Le croco dîne en solitaire
Depuis le temps que je voulais le voir celui-là. On m’en avait dit du bien et on ne s’était pas trompé. Je le trouve même un peu sous-noté, mais tout le monde ne peut pas apprécier à sa juste valeur un crocodile énorme et implacable qui déchiquette du touriste pour son quatre heure (et c’est bien dommage).
Point de départ : un groupe de touristes part en bateau sur une rivière, au beau milieu de la jungle des territoires nord-australiens, dans l’espoir d’apercevoir des crocodiles et se procurer ainsi quelques frissons… Le moins que l’on puisse dire, c’est qu’ils vont en avoir pour leur argent ! En effet, après quelques heures d’agréables déambulations au fil de l’eau, un (gros) crocodile, pas très content de les voir empiéter sur son territoire (et c’est un euphémisme), les fait s’échouer sur un minuscule îlot qui est inexorablement condamné à être recouvert par la marée pendant que le monstre reptilien attend, près à se faire un festin du moindre humain passant à portée de ses crocs.

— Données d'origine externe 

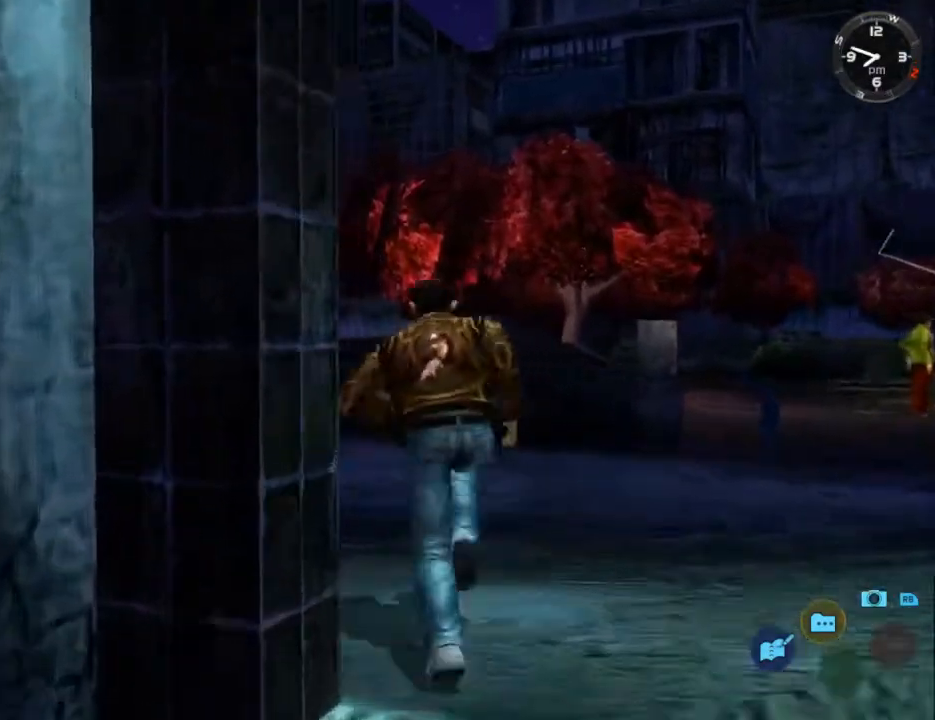
{"buttons": ["L2"], "left_stick": "center", "right_stick": "center", "events": [[400, "DPAD_DOWN", "up"], [400, "DPAD_LEFT", "up"]]}
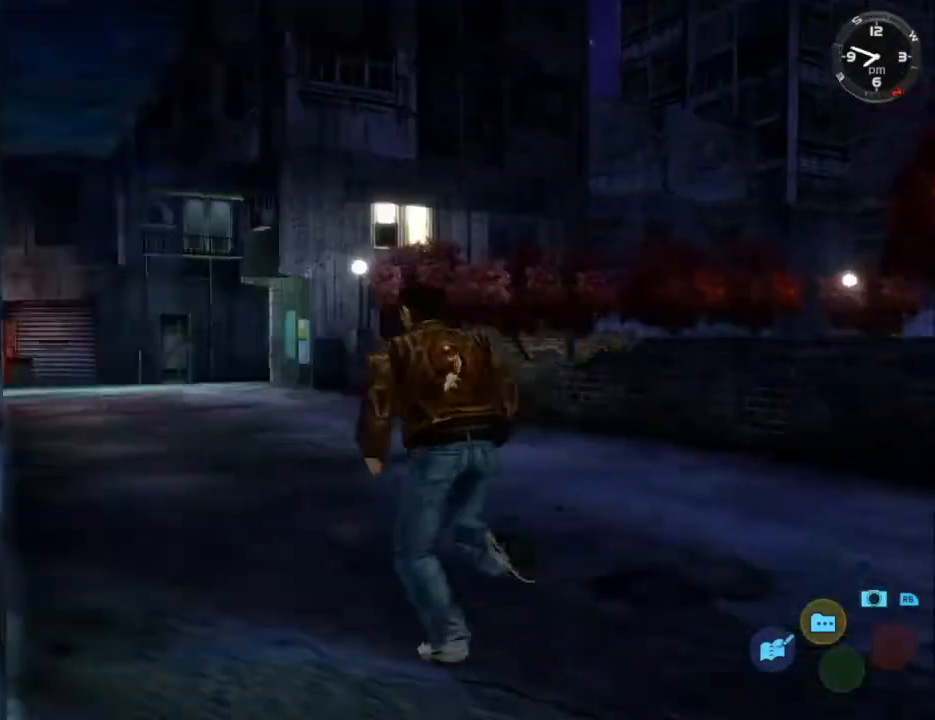
{"buttons": ["L2"], "left_stick": "center", "right_stick": "center", "events": [[67, "DPAD_RIGHT", "down"], [167, "DPAD_RIGHT", "up"]]}
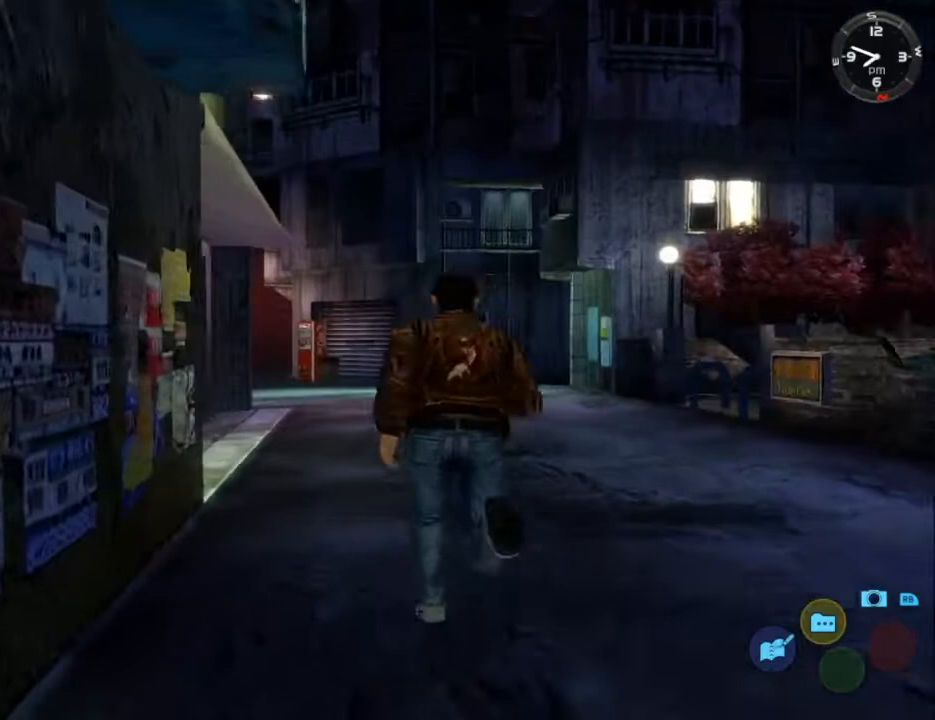
{"buttons": ["L2"], "left_stick": "center", "right_stick": "center", "events": [[67, "DPAD_LEFT", "down"], [167, "DPAD_LEFT", "up"]]}
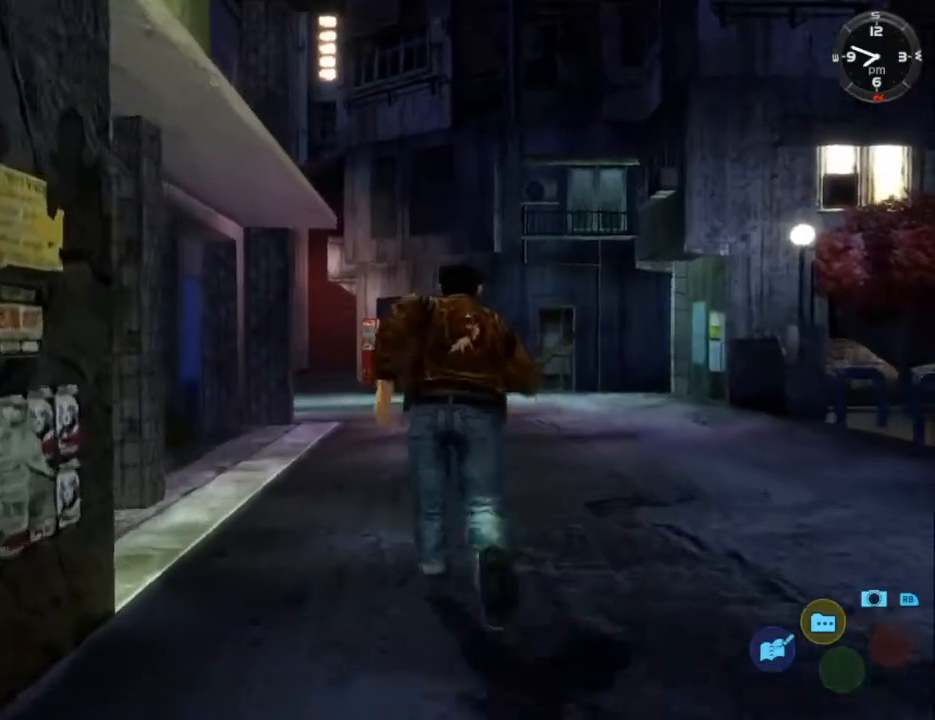
{"buttons": ["L2"], "left_stick": "center", "right_stick": "center", "events": [[167, "DPAD_LEFT", "down"], [300, "DPAD_LEFT", "up"]]}
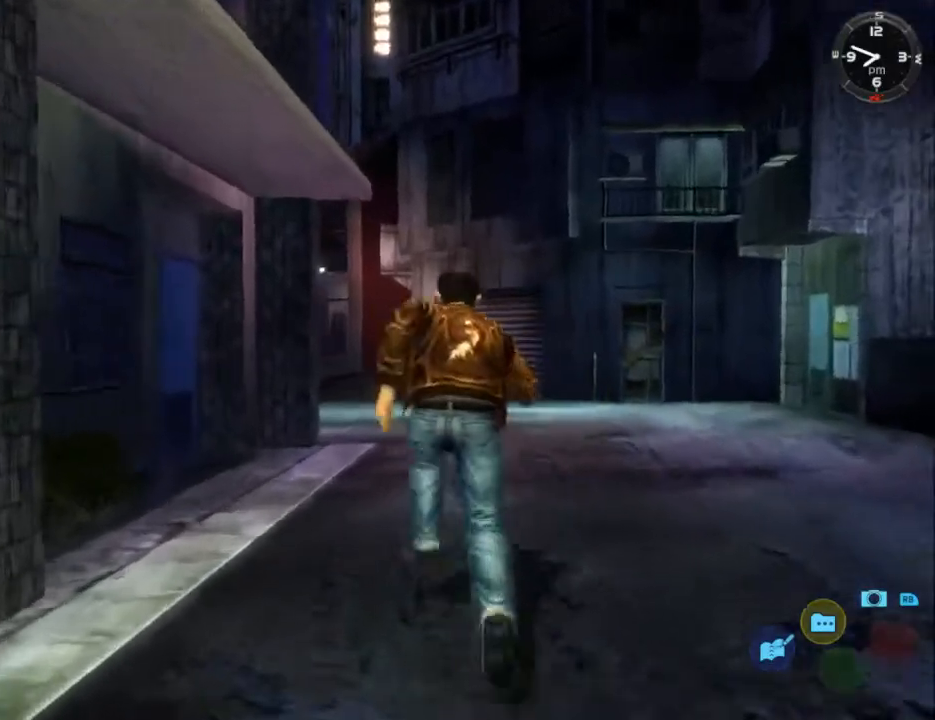
{"buttons": ["L2"], "left_stick": "center", "right_stick": "center", "events": []}
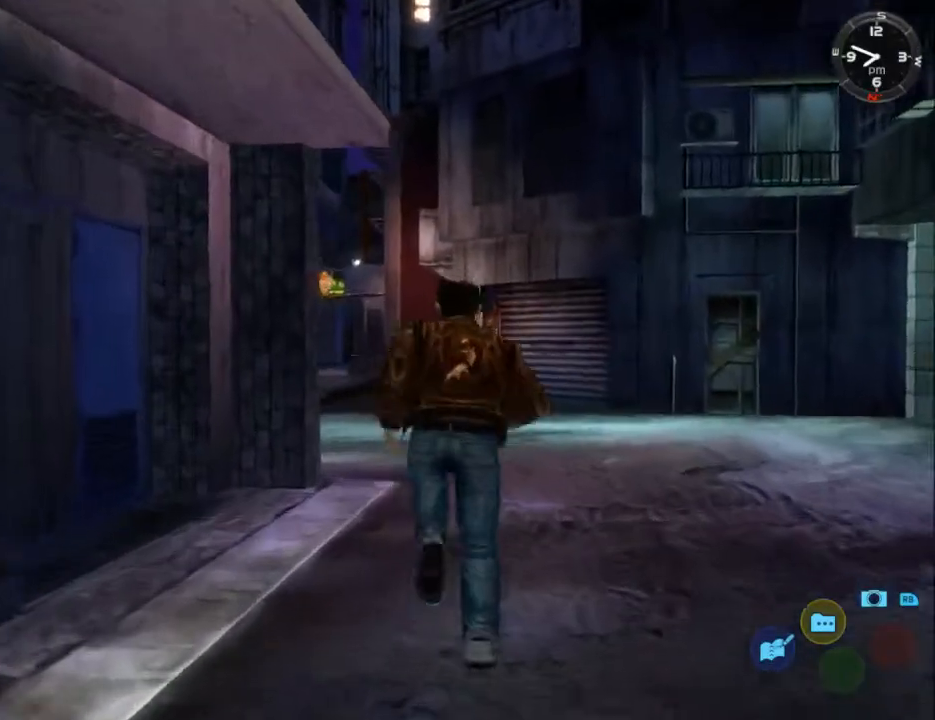
{"buttons": ["L2"], "left_stick": "center", "right_stick": "center", "events": []}
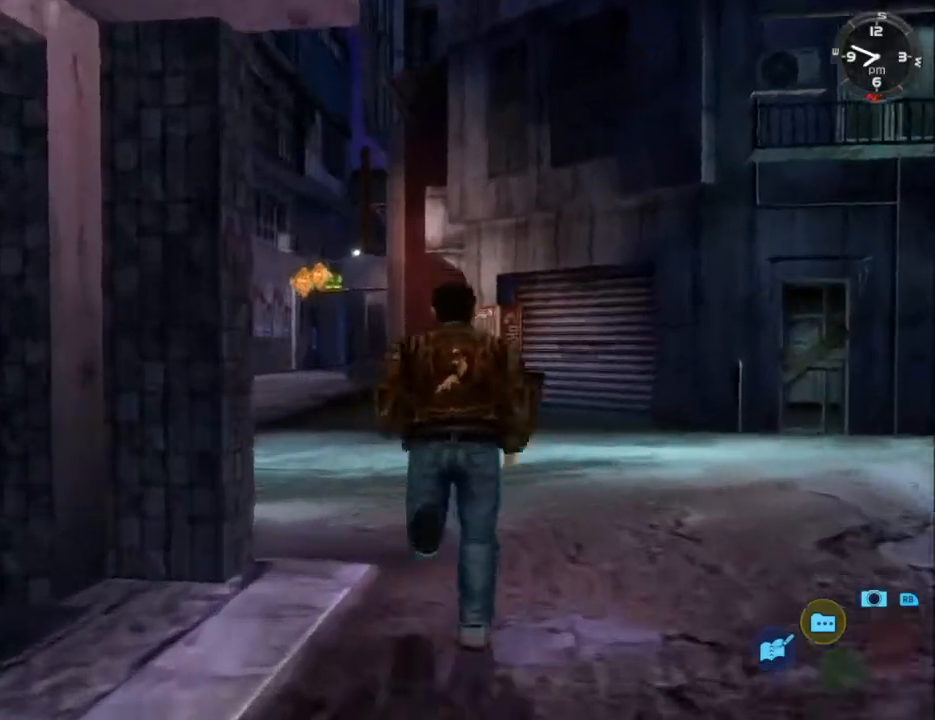
{"buttons": ["L2", "DPAD_RIGHT"], "left_stick": "center", "right_stick": "center", "events": [[33, "DPAD_LEFT", "down"], [67, "DPAD_DOWN", "down"], [300, "DPAD_DOWN", "up"], [300, "DPAD_LEFT", "up"], [467, "DPAD_RIGHT", "down"]]}
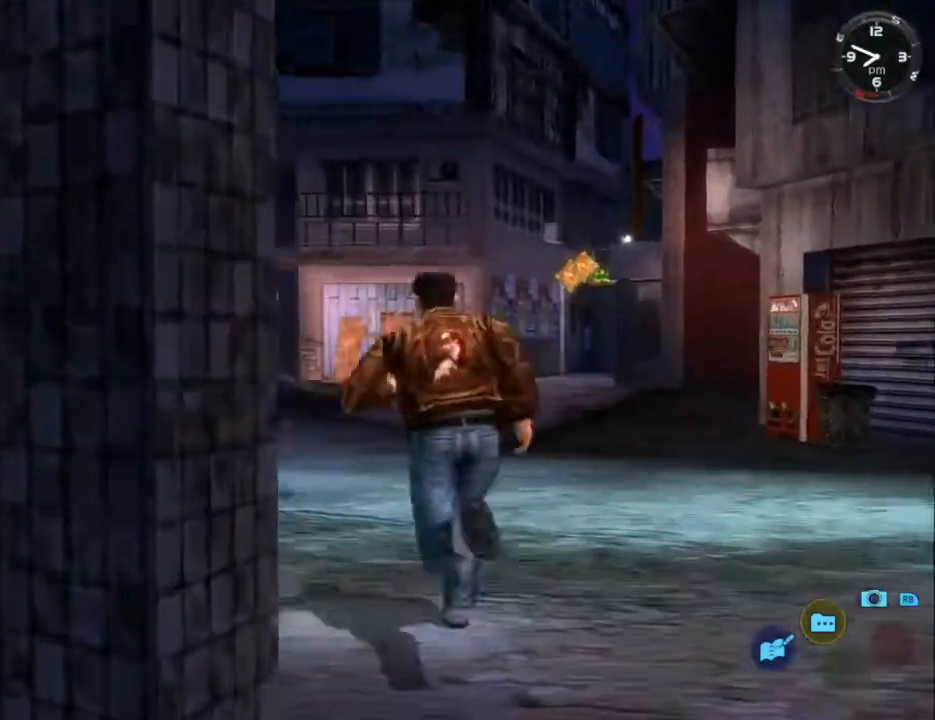
{"buttons": ["L2"], "left_stick": "center", "right_stick": "center", "events": [[67, "DPAD_RIGHT", "up"]]}
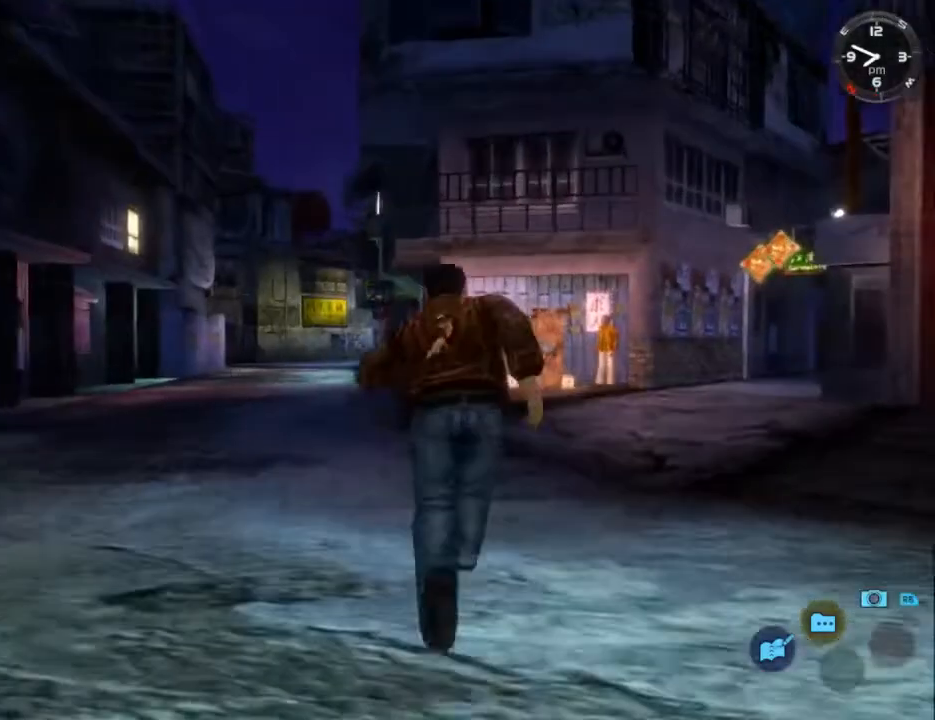
{"buttons": ["L2"], "left_stick": "center", "right_stick": "center", "events": [[233, "DPAD_LEFT", "down"], [300, "DPAD_LEFT", "up"]]}
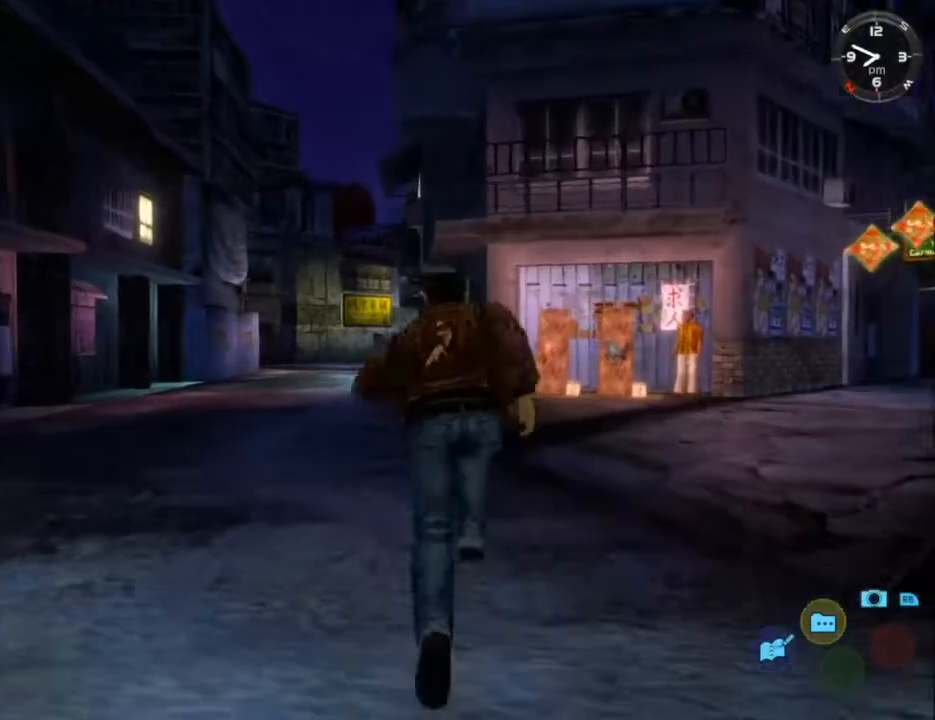
{"buttons": ["L2"], "left_stick": "center", "right_stick": "down", "events": [[133, "right_stick", "down"]]}
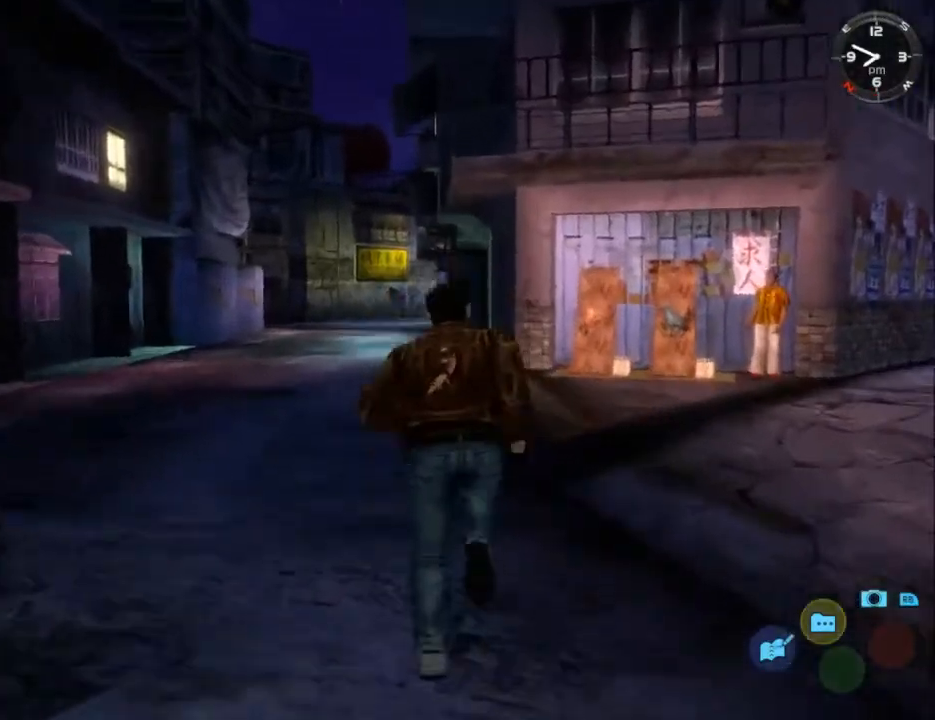
{"buttons": ["L2"], "left_stick": "center", "right_stick": "down", "events": []}
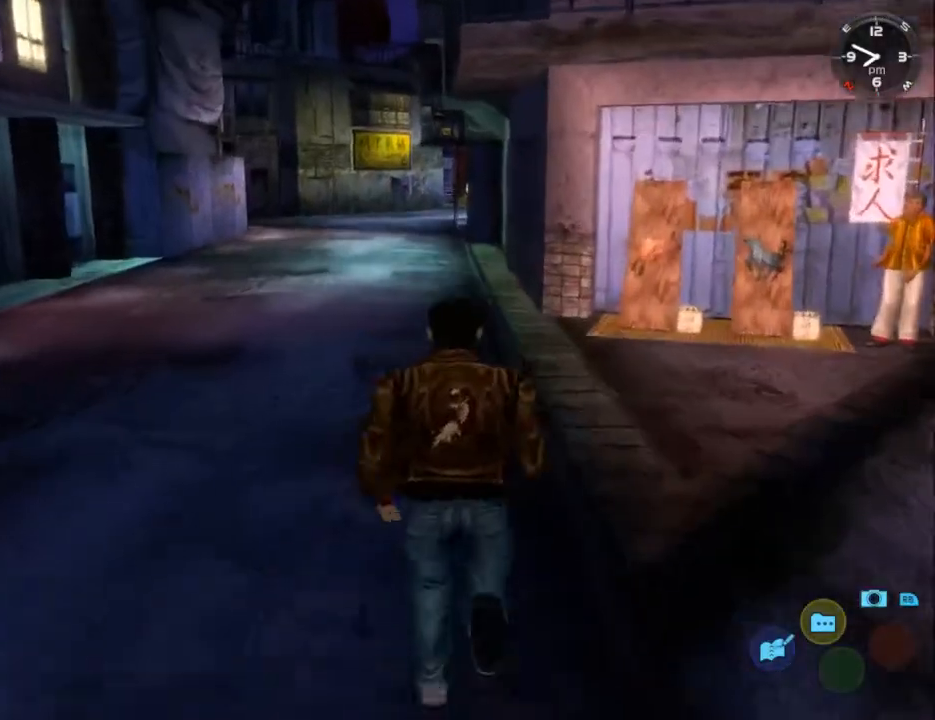
{"buttons": ["L2"], "left_stick": "center", "right_stick": "down", "events": []}
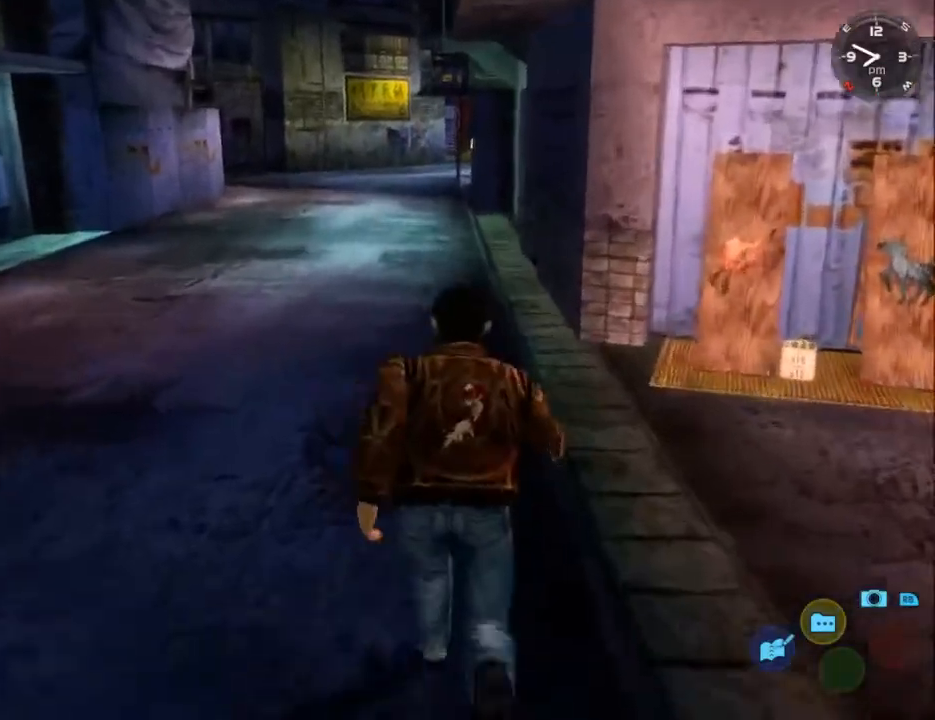
{"buttons": ["L2"], "left_stick": "center", "right_stick": "down", "events": [[367, "DPAD_LEFT", "down"], [467, "DPAD_LEFT", "up"]]}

Là où le film frappe fort, c’est justement sur le choix et la façon dont est montré son « méchant ». Déjà, ce n’est pas un crocodile mutant, un crocosharkocastor ou encore un saurien géant de la taille de l’Empire State Building. Non. C’est un crocodile normal, bien que d’une taille très conséquente. Par normal, comprendre : une machine à tuer sachant se rendre invisible et un chasseur implacable à la mâchoire terrifiante. Et tant mieux car le crocodile est, je trouve, un animal fascinant, beau d'une certaine manière, mais c'est aussi celui qui pour moi est, et de loin, le plus effrayant... McLean joue au départ beaucoup sur la suggestion, on ne sait jamais trop bien d’où va venir la menace et ça fonctionne. Et quand à la fin on nous met sous les yeux beaucoup d’effets spéciaux, et alors que souvent, voir presque toujours, je fulmine contre la mauvaise qualité de ces derniers dans ce genre de productions, là… Et bien chapeau, c’est très bien fait, ça s’incruste parfaitement dans les décors et l’on se rend compte de la somme de travail que ce résultat soigné a du demander. Le film n’a pas gagné un prix en Australie pour ses effets spéciaux pour rien.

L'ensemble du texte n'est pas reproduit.